-- Provided material --
□ □ □

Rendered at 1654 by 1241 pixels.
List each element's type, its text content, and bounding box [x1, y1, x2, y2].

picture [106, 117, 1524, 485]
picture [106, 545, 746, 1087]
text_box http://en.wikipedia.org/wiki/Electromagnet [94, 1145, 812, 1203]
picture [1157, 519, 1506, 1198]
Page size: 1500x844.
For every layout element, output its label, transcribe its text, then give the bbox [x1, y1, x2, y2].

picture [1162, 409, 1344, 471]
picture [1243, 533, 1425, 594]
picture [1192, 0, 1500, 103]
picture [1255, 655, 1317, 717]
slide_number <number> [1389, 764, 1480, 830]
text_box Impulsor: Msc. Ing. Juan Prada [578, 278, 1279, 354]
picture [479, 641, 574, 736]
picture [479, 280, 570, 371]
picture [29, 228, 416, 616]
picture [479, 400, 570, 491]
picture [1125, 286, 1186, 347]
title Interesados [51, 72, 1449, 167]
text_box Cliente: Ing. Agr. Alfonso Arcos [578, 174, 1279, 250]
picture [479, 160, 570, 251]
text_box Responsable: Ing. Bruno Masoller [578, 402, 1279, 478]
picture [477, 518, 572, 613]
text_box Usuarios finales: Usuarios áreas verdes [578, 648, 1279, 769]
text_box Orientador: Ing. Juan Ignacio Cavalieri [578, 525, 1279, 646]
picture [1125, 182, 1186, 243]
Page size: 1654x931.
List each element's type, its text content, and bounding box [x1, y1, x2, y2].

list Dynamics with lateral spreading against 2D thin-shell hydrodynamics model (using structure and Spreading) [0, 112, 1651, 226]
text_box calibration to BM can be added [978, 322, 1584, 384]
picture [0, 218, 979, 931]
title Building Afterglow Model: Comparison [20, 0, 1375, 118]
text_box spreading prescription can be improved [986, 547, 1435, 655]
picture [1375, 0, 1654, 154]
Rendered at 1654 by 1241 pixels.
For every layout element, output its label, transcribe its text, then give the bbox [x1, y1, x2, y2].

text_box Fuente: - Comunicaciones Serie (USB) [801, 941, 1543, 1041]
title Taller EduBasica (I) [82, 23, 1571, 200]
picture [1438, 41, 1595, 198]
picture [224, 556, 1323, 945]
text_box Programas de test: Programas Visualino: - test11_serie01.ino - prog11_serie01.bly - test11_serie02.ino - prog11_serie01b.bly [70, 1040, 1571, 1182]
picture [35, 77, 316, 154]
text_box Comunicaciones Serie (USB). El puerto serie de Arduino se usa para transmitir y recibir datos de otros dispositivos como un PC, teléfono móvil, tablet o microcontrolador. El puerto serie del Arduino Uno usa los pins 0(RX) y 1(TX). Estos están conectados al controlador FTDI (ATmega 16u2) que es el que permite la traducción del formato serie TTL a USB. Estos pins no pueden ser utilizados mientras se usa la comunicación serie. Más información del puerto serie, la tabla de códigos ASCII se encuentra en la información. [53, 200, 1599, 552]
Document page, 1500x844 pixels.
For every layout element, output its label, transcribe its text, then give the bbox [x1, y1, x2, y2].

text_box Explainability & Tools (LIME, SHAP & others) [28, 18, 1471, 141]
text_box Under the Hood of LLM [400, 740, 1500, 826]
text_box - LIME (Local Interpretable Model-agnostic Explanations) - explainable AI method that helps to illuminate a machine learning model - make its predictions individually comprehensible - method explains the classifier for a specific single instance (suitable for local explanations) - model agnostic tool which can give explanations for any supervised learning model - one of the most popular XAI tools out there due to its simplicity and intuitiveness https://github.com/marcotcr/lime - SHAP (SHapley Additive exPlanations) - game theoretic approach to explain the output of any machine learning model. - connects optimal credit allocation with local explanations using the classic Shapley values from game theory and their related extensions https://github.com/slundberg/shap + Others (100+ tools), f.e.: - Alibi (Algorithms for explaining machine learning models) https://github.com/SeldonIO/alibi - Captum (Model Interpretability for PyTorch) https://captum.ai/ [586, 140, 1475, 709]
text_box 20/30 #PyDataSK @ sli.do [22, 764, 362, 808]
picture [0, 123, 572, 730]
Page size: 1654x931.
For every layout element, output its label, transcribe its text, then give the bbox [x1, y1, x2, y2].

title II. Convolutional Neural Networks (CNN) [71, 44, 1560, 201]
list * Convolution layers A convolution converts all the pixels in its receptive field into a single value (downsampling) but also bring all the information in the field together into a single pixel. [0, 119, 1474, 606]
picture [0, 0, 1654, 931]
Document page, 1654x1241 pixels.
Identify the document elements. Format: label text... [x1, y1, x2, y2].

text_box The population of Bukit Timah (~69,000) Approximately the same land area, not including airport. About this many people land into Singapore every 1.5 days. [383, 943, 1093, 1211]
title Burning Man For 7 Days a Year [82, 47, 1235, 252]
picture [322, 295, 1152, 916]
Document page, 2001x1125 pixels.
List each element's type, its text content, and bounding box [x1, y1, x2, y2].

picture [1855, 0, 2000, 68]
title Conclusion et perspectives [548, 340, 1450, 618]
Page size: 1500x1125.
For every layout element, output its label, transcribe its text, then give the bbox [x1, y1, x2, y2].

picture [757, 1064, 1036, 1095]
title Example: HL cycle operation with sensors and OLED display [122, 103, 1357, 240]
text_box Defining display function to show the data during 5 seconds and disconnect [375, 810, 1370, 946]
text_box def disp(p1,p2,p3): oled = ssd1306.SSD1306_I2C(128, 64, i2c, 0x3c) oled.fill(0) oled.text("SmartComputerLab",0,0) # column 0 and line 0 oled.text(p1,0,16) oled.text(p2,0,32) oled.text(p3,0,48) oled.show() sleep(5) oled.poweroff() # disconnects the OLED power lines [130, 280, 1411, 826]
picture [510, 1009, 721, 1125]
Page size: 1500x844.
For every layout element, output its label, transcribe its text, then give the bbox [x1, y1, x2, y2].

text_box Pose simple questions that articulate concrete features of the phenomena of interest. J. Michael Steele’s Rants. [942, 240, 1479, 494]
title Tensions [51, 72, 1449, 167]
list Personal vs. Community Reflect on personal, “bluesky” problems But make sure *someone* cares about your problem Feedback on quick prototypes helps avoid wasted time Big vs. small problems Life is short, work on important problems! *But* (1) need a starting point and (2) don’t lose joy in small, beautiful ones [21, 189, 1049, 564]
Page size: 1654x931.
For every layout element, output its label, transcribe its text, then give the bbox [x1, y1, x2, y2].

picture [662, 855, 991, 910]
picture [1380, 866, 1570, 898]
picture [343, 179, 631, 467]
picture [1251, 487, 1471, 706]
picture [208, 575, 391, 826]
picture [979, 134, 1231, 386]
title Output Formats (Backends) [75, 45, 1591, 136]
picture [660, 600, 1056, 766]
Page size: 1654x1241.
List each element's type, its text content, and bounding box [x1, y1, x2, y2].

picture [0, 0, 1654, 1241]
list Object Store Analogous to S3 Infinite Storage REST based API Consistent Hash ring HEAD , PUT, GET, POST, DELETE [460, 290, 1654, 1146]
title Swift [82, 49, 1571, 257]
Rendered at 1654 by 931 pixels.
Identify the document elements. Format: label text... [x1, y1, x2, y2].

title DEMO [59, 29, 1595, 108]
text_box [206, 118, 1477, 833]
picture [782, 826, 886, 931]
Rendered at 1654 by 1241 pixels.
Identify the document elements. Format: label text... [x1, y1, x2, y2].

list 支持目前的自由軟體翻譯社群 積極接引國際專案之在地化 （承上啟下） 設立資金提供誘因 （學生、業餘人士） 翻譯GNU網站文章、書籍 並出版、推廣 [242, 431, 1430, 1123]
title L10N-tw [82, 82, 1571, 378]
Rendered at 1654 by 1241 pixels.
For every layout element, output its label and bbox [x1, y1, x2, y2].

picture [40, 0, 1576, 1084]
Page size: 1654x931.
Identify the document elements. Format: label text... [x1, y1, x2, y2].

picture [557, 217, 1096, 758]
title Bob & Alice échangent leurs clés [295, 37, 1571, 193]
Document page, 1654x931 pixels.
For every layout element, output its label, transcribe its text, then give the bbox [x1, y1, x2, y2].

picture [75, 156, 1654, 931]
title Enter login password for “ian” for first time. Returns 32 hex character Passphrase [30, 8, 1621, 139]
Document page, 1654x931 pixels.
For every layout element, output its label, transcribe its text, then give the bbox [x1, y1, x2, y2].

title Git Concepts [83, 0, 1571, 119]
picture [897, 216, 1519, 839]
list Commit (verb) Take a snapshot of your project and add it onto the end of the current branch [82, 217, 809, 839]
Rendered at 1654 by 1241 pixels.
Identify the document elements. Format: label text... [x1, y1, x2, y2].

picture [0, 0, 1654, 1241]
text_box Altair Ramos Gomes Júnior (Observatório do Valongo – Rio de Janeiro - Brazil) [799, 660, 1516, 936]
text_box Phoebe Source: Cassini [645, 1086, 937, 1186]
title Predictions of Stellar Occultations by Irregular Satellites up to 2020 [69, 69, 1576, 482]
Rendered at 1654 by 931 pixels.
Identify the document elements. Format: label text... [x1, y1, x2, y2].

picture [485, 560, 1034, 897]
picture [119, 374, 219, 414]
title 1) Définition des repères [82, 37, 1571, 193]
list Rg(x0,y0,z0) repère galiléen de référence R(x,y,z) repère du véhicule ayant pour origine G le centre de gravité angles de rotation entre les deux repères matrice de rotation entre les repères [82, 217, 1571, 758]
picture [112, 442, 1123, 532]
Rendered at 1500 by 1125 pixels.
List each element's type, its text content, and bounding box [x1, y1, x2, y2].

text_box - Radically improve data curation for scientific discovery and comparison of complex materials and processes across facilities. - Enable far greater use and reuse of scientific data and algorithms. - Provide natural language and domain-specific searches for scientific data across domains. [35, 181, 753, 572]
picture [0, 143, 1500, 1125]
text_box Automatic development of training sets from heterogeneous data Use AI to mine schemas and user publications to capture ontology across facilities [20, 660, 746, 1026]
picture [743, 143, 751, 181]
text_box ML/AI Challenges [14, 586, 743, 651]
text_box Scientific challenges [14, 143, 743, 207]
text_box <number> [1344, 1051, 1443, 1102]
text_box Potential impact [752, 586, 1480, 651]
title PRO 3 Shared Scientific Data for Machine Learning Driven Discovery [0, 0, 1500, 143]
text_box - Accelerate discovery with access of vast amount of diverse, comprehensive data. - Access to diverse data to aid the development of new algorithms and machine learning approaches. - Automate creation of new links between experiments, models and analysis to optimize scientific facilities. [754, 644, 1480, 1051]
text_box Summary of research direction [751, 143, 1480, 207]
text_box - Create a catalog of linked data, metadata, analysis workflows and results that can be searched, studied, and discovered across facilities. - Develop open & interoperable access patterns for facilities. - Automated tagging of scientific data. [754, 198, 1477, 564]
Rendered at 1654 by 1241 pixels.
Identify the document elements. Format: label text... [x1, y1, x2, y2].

□ □ □

-- Short task --
Present the data from the line with "Document page, 1654x1241 pixels." to the line with "picture [322, 295, 1152, 916]" as a Markdown table with the columns Row and Data line, leaving out blank lines.

-- The solution --
| Row | Data line |
|---|---|
| 1 | Document page, 1654x1241 pixels. |
| 2 | Identify the document elements. Format: label text... [x1, y1, x2, y2]. |
| 3 | text_box The population of Bukit Timah (~69,000) Approximately the same land area, not including airport. About this many people land into Singapore every 1.5 days. [383, 943, 1093, 1211] |
| 4 | title Burning Man For 7 Days a Year [82, 47, 1235, 252] |
| 5 | picture [322, 295, 1152, 916] |